Avi turned to Tebeka when he learned that his son David would be placed in a special education class the following school year. After looking into the matter, Tebeka’s attorneys discovered that while David had low grades, he did not suffer from any learning disabilities or behavioral issues, and by law should not be placed in a special education classroom. Tebeka informed the local Department of Education that it would be appealing the decision, and the Assignment Committee held a meeting to review their decision as a result. A Tebeka attorney represented Avi and David at the meeting, and asserted that the Department of Education had violated David’s rights in assigning him to a special education classroom without justification. The committee reversed its decision, and David was allowed to remain in his classroom.
Tamar was shocked and dismayed when one hour into her new job at a falafel shop, the town’s kosher supervisor demanded she quit. He did not know Tamar or her family, but he assumed on the basis of her skin color that her status as a Jew was questionable and she was therefore not qualified to prepare or serve food at a kosher restaurant. Tamar hurried to find her community Rabbi in order to verify that she was indeed Jewish. Unfortunately, the kosher supervisor did not wait for her to return and instead declared that her employment in the shop was improper. When she returned to the restaurant, Tamar was fired. Tamar took her case to Tebeka, which filed suit on her behalf, since she was illegally discriminated against. The court fought for Tamar and ordered the local religious council to pay her $25,000.

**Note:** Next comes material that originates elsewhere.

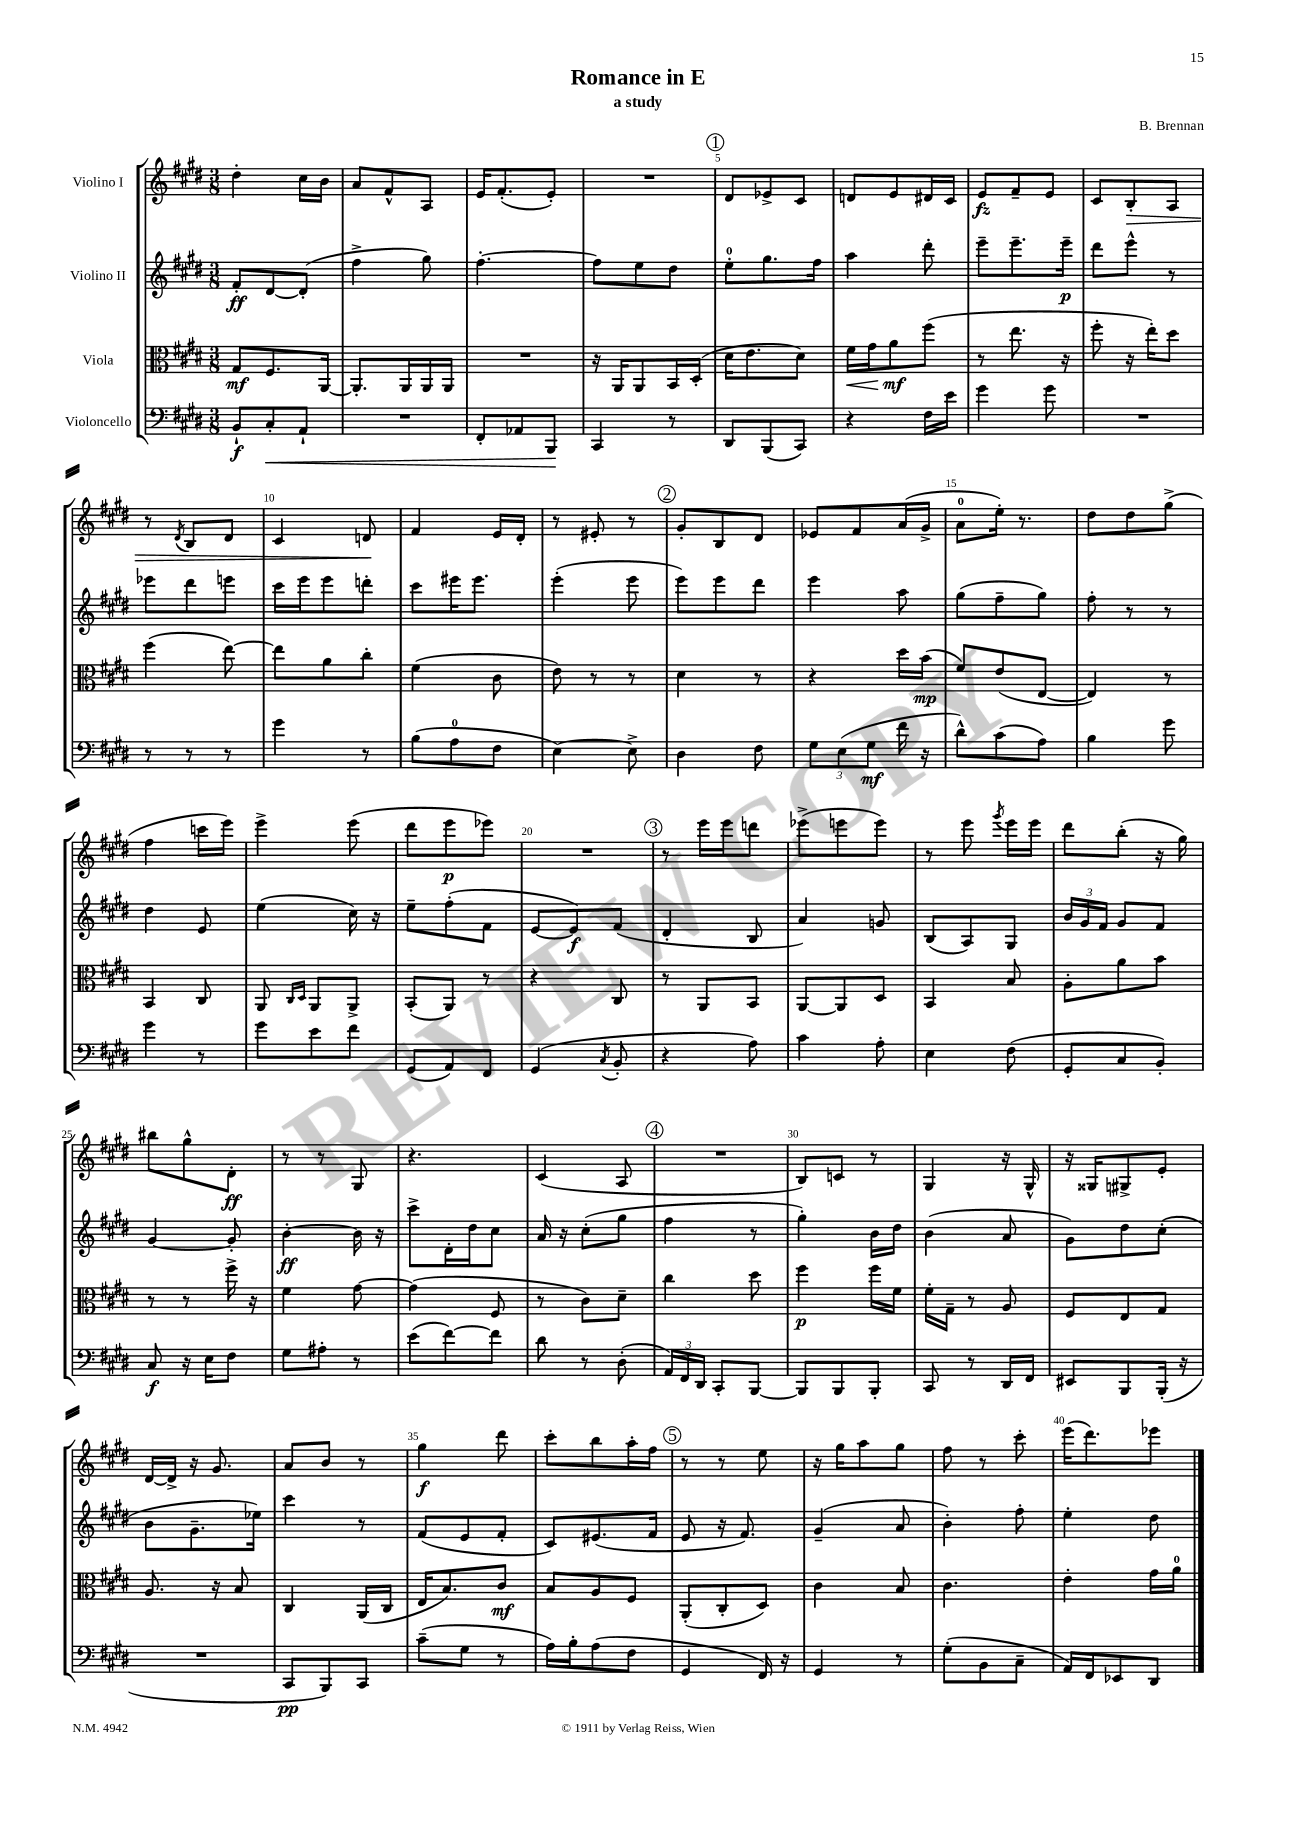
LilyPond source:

After getting married, Tal and his wife moved to a different community to start their lives as newlyweds. While listening to the radio one night, Tal heard a Tebeka attorney discussing the topic of worker’s rights. It was then that he realized that although he had chosen to leave his previous job, he was still entitled to compensation, which he hadn’t received. With Tebeka’s counsel, Tal was able to resolve this illegal situation by successfully collecting from his former employer the full amount owed to him under the law.
Shlomit was a mother of two working as a cashier in a grocery store. While working, she became pregnant and informed her employer. When asked to lift heavy milk crates, she politely refused and was subsequently fired – a violation of the law. Not knowing what to do, Shlomit turned to Tebeka. Tebeka worked with Shlomit to try to reach an agreement with the grocery store, but when this did not work, they turned to the court system. With Tebeka representing her, Shlomit told her story and received compensation for the salary she had lost and the injury suffered, and came to better understand her rights as a citizen of Israel.
Amira was born in Ethiopia and came to Israel as a child. During her legal studies, she gained valuable experience interning at Tebeka, which enabled her to secure a clerkship at a prestigious law firm. After passing the Bar exam, Amira was offered a position as an associate in the firm’s litigation department. Today, she is a rising star at Zellermayer Pelossof & Co., one of Israel’s leading law firms. While balancing the demands of her legal career, Amira continues to be involved with Tebeka as a memeber of it’s Board of Directors.
Galit was in a terrible situation: a court had ordered her twelve year-old son Yossi to be taken from her home and committed to a menal hospital after he was diagnosed with mild mental retardation, and the Department of Welfare determined that Galit was uncooperative with his treatment. Galit knew that her son would be safest at home, but did not want to give him the prescribed medication, as it had severe side effects. Galit turned to Tebeka, who commissioned a second opinion from a doctor who recommended changing Yossi’s medication. As a result of Tebeka’s intervention, the court changed its decision, and Yossi was allowed to remain at home.
*Name and some details changed to protect confidentiality of client.